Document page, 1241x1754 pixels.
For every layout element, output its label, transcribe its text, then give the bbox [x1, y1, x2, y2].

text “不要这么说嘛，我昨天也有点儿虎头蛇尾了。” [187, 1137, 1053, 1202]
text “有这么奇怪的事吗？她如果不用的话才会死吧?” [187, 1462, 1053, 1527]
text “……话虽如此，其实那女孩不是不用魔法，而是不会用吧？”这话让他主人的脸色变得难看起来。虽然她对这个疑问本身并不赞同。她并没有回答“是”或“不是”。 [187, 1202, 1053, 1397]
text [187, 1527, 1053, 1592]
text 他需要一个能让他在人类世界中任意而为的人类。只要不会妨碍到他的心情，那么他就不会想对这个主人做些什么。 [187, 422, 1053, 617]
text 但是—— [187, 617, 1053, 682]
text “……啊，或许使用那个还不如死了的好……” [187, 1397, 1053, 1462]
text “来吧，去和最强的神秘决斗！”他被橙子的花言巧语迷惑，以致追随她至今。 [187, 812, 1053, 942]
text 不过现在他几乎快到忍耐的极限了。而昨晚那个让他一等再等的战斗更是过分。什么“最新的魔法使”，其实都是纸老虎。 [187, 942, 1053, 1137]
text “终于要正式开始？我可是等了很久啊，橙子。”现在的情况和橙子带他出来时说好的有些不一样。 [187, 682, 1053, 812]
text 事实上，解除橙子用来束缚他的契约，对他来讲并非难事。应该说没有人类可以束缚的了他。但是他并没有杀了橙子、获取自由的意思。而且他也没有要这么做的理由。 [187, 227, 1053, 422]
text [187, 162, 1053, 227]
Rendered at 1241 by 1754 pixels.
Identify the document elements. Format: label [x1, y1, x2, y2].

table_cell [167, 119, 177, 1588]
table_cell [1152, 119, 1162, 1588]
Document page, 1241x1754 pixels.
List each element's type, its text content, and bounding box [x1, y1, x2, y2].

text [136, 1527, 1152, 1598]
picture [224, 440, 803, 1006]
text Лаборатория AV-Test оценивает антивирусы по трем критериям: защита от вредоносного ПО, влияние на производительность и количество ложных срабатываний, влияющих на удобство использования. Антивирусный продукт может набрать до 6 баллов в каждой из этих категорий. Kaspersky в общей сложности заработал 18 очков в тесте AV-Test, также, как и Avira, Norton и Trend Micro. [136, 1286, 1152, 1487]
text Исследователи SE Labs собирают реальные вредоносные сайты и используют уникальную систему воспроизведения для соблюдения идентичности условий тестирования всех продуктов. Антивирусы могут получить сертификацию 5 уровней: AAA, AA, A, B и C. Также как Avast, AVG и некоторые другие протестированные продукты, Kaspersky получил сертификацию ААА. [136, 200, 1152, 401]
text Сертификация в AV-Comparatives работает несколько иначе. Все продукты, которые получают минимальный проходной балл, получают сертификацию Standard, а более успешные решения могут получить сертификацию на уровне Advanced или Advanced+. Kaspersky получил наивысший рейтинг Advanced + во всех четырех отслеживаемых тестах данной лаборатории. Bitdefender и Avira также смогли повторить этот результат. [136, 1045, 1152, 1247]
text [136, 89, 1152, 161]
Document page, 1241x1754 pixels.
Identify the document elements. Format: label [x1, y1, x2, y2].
· · · ·
What is needed: Set down exactly, and only, the lines from the one with "text [187, 162, 1053, 227]" to the final line of the data.

Task solution:
text [187, 162, 1053, 227]
Rendered at 1241 by 1754 pixels.
Identify the document elements. Format: label [x1, y1, x2, y2].

table_cell [167, 119, 177, 1588]
table_cell [1152, 119, 1162, 1588]
Document page, 1241x1754 pixels.
List each element's type, its text content, and bounding box [x1, y1, x2, y2].

text [136, 1527, 1152, 1598]
picture [224, 440, 803, 1006]
text Лаборатория AV-Test оценивает антивирусы по трем критериям: защита от вредоносного ПО, влияние на производительность и количество ложных срабатываний, влияющих на удобство использования. Антивирусный продукт может набрать до 6 баллов в каждой из этих категорий. Kaspersky в общей сложности заработал 18 очков в тесте AV-Test, также, как и Avira, Norton и Trend Micro. [136, 1286, 1152, 1487]
text Исследователи SE Labs собирают реальные вредоносные сайты и используют уникальную систему воспроизведения для соблюдения идентичности условий тестирования всех продуктов. Антивирусы могут получить сертификацию 5 уровней: AAA, AA, A, B и C. Также как Avast, AVG и некоторые другие протестированные продукты, Kaspersky получил сертификацию ААА. [136, 200, 1152, 401]
text Сертификация в AV-Comparatives работает несколько иначе. Все продукты, которые получают минимальный проходной балл, получают сертификацию Standard, а более успешные решения могут получить сертификацию на уровне Advanced или Advanced+. Kaspersky получил наивысший рейтинг Advanced + во всех четырех отслеживаемых тестах данной лаборатории. Bitdefender и Avira также смогли повторить этот результат. [136, 1045, 1152, 1247]
text [136, 89, 1152, 161]
Document page, 1241x1754 pixels.
Identify the document elements. Format: label [x1, y1, x2, y2].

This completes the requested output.